Passage:
● ● ● ● ●
Re-interpreting Turkish Foreign Policy

Selim Kuneralp 20.01.2011

I am very happy to have the opportunity to speak this evening and I should like to thank Carnegie Europe for having invited me. It is also a pleasure to be sitting at the same table with Sinan Ülgen. The first time I met Sinan was at his parents’ place in Ankara; he must have been about seven years old. When he saw me, he hid under the table. Since then, our relationship has evolved as you can see. In the meantime, he has also been an outstanding colleague with whom I enjoyed working during my first posting in Brussels some fifteen years ago.

I am also very happy to see Ria Oomen-Ruijten here this evening. I have not known her for as long as I have known Sinan but since taking up my present duties in Brussels last year, I have appreciated her commitment to her task as rapporteur of the European Parliament on Turkey. While we do not always see eye-to-eye, I am grateful for the very professional and open-minded way in which she carries out her duties.

It is of course with great interest that I have read Sinan’s paper and accepted the invitation to comment on it this evening. What I can say at the outset is that there are many things that I agree with in the paper, but also some that I don’t agree with. However, I should also add that even though I do not agree with everything that he has said, I still think that his analysis is well worth reading by anyone who is interested in the course that Turkish foreign policy has been taking in the last few years.

It is fashionable these days for some observers of Turkish foreign policy to say that it is changing direction, moving away from the West and becoming more focused on its immediate neighbourhood. In his paper, Sinan does not go as far as that, but he does speak of a reorientation of Turkey’s foreign policy.

My thesis would be that it is not so much Turkey’s foreign policy that is changing but the world around us that is doing that. For a long period until about 20 years ago, Europe was stuck in the Cold War with rigid alliances that reduced everyone’s freedom of manoeuvre. The Middle East was not involved in this game of alliances except for the brief period of the Baghdad Pact that linked Iraq, Turkey, Iran and Pakistan in a military alliance to the UK and USA. However, for much of the post-World War II period, the countries of the Middle East were aligned with one bloc or another despite their claim of non-alignment. As a result, except for the Arab-Israeli dispute and the ensuing armed conflicts, relative stability prevailed in the region. As a country firmly anchored with the West, Turkey could take a relatively aloof position with respect to the few potential sources of dispute in its neighbourhood. Even during the Iraq-Iran war, Turkey did not feel any particular obligation or pressure to intervene.
● ● ● ● ●
To be done:
(a) In the speech on Turkish foreign policy, which countries did the Baghdad Pact join in a military alliance with the UK and USA?
(b) Continue the speech on Turkish foreign policy from its last sentence.
The material after the speech comes from a different source.

Rows from a layout dataset
● ● ● ● ●
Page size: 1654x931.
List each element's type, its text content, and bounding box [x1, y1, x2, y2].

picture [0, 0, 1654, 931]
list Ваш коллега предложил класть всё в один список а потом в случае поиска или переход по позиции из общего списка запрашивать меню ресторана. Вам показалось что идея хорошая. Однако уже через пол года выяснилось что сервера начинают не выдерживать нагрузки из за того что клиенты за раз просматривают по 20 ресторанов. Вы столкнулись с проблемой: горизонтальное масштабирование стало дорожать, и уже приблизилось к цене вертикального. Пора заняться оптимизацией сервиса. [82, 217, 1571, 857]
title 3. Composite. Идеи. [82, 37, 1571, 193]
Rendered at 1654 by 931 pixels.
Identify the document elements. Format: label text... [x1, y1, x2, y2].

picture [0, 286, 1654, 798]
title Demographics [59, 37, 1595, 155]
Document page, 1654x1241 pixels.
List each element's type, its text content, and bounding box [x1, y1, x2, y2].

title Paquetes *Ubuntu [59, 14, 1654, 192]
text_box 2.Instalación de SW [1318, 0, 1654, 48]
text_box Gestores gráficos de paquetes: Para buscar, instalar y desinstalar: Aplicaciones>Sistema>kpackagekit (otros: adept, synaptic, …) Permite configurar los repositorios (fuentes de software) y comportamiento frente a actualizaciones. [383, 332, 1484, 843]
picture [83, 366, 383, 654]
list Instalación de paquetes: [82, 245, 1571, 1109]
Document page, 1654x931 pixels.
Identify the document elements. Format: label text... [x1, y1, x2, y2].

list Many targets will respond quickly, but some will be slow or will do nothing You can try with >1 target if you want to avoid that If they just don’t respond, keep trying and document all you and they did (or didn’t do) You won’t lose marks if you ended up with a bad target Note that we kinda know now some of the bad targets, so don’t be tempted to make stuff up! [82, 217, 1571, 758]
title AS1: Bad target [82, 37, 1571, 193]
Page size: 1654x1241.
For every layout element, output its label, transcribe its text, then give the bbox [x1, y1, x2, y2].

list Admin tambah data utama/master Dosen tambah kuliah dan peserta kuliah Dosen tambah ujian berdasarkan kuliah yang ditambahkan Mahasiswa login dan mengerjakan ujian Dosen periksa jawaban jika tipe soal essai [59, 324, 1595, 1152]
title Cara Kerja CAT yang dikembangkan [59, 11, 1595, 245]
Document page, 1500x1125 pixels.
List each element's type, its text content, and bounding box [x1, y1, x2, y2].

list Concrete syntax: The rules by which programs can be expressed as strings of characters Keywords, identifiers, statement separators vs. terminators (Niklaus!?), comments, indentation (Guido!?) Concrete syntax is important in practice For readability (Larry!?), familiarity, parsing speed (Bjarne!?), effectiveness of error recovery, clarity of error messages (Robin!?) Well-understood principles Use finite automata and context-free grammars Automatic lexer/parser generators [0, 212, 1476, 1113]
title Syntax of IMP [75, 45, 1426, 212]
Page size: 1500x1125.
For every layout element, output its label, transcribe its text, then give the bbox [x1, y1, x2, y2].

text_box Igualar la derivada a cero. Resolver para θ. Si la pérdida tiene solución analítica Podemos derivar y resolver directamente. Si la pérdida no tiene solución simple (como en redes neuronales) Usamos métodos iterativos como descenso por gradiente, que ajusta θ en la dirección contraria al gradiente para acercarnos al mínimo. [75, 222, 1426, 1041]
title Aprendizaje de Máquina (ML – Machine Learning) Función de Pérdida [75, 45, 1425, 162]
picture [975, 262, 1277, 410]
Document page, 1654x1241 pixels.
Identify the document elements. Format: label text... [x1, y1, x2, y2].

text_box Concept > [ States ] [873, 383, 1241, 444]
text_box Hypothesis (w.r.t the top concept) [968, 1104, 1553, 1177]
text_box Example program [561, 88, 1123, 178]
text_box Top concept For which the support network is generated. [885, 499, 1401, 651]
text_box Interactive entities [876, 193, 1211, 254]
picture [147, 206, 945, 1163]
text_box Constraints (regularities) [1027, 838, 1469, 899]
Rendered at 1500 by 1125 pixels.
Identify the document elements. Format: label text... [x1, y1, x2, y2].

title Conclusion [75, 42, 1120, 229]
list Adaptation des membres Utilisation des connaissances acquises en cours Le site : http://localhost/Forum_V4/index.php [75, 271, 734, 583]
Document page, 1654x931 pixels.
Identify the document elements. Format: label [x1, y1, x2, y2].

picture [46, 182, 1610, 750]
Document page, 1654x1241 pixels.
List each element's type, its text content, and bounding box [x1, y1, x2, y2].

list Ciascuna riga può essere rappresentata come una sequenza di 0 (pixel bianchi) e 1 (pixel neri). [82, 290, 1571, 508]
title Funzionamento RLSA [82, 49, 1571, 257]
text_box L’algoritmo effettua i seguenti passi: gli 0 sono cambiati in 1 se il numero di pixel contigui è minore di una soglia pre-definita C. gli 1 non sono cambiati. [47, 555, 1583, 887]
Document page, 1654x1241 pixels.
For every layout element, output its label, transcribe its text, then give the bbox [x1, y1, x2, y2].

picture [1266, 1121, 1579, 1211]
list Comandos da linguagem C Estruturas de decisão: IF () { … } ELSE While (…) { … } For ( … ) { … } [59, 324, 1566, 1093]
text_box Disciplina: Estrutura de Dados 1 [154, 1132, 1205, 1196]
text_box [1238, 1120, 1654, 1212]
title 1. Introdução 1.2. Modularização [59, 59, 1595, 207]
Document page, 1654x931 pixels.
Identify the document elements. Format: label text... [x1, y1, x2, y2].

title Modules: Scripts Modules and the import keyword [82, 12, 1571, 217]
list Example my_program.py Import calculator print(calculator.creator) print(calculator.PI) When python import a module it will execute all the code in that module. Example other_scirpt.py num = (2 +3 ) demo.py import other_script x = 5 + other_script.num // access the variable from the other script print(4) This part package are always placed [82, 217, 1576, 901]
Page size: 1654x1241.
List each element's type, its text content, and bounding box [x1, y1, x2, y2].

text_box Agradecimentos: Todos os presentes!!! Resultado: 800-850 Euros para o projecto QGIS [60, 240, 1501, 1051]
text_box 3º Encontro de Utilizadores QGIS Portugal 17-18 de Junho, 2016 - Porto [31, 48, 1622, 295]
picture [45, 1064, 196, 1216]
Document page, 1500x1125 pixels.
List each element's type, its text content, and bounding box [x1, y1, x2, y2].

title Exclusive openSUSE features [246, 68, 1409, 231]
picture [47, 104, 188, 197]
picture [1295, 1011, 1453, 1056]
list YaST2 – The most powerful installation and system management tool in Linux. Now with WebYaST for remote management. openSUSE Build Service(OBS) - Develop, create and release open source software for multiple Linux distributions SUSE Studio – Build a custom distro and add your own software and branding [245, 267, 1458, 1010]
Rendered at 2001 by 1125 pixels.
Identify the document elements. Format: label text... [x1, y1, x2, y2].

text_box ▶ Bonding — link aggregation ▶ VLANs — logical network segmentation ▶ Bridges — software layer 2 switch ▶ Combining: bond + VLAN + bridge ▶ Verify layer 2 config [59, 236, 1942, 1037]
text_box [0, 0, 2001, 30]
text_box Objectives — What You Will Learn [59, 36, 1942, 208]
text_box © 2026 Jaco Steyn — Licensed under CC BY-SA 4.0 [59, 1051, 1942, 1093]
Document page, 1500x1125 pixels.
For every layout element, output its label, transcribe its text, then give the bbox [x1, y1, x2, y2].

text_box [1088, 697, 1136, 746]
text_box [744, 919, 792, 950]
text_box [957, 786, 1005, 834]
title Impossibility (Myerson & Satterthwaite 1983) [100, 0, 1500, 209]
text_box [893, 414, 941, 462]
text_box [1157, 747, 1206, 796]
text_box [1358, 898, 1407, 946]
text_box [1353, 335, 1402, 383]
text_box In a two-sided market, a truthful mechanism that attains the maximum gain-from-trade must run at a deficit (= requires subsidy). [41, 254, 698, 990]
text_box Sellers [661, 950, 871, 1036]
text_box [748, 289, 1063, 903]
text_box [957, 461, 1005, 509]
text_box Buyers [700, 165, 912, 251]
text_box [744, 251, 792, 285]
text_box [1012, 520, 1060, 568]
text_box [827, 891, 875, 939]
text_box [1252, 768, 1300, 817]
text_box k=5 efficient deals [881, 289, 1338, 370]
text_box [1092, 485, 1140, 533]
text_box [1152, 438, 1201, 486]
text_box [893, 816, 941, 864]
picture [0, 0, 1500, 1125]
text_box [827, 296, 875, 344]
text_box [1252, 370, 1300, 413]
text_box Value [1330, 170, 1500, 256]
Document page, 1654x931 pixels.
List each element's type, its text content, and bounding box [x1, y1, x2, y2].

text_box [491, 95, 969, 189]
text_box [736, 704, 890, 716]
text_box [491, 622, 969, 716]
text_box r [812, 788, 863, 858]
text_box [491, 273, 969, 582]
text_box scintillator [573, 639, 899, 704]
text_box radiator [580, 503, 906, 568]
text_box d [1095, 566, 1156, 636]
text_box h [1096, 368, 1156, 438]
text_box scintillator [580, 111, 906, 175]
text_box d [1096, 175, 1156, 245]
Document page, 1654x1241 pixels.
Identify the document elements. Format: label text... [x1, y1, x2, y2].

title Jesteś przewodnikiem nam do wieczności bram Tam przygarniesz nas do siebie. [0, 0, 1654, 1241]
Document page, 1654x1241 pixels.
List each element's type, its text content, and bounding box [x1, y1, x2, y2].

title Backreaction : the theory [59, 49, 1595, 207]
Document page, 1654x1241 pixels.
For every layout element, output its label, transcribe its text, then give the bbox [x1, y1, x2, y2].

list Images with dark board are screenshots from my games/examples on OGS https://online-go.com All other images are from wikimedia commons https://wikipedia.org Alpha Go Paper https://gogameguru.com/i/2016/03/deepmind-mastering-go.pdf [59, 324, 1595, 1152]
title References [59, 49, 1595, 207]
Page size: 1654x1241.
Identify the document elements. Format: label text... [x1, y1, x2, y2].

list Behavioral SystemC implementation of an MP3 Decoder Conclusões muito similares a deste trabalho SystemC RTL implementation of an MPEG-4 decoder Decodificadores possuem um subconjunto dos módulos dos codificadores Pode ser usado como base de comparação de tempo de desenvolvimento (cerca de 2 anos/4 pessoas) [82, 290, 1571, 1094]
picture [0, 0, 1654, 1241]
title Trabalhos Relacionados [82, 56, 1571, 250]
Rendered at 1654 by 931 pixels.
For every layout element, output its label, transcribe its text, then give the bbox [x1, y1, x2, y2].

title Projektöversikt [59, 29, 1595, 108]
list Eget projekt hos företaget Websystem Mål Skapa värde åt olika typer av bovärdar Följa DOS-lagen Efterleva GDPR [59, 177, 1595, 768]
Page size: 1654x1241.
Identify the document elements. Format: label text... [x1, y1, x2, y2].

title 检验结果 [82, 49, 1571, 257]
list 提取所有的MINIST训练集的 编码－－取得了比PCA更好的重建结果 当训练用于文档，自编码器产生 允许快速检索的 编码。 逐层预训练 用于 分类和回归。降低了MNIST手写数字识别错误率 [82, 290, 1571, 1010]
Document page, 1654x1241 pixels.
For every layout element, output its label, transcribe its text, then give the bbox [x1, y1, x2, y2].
● ● ● ● ●
Answers by task:
(a) Iraq, Turkey, Iran and Pakistan.

(b)
All this changed with the end of the Cold War. A completely new situation arose not just in the Middle East but in all of the regions surrounding Turkey, particularly the Caucasus and the Balkans. All sorts of ethnic conflicts broke out and divisions that had been papered over for decades became much more visible. Turkey could no longer remain indifferent to its surroundings. Stability in the region had always been a primary objective of Turkish foreign policy. In addition, the remarkable evolution of the Turkish economy that Sinan rightly points to, made this objective even more crucial. Having become much more open to the outside world, the Turkish economy needed to develop markets in its neighbourhood. Growing trade links require stability. Turkey has therefore felt the need to play a role in ensuring stability in its region, including out of self-interest, if I may put it crudely.

As a result, Turkey has tried to play a role in helping to resolve conflicts and preserve peace in its neighbourhood. We have played a constructive role in the Balkans where we work together with the European Union in several countries. We have tried to help develop dialogue between Syria and Israel with some success at first. The situation in Iraq whose internal stability remains of paramount importance to Turkey has required active involvement and dialogue with all the disparate forces present in that country. Turkey has also attempted to play a role in helping to solve the issue arising out of the Iranian nuclear programme.

In all these efforts, Turkey’s objectives have coincided with those of its partners in the international community, and more particularly in the West. If we look at the Iranian problem, we have always made it clear that we are opposed to the proliferation of nuclear weapons in our region. In that sense, we have adopted a more logical and internally consistent position than some of our partners and allies who have tacitly accepted that some countries in the region be allowed to develop such weapons.

The difference in approach with some of our partners has been in relation to tactics rather than strategy. We have favoured the use of dialogue and engagement rather than confrontation and sanctions simply because sanctions very rarely manage to make the targeted countries change their positions. On the other hand, they have all sorts of unintended but nevertheless real harmful effects on innocent bystanders such as Turkey, as we have seen on several occasions in the past. The fact that the parties have chosen to meet in Istanbul for their first substantive discussion on this subject in more than a year vindicates the position that we have taken. If we have voted against sanctions at the Security Council last year, it is therefore not because we supported the alleged Iranian nuclear weapons programme but simply because we wanted to give diplomacy a chance. In fact, as a responsible member of the international community, Turkey has implemented those sanctions.

I therefore do not agree with Sinan that “Turkey’s Iran diplomacy has opened a rift between Ankara and its Western partners.” It is true that our Security Council vote took some by surprise but we have been able to explain our reasons to the satisfaction of our partners. Another point on which I do not agree with him is his assessment that the “dream of EU membership has dissolved so thoroughly that it no longer anchors Turkish foreign and domestic policy”.

It is of course true that Turkey’s relationship with the European Union is going through a very difficult patch. More than five years after the negotiations started only thirteen chapters have been opened and only one has been provisionally closed. Some eighteen chapters are blocked for political reasons that are not directly relevant to the individual chapters concerned. As a result, there is a growing feeling of frustration and despondency in Turkey and as Sinan rightly points out public support in Turkey for membership is shrinking rapidly.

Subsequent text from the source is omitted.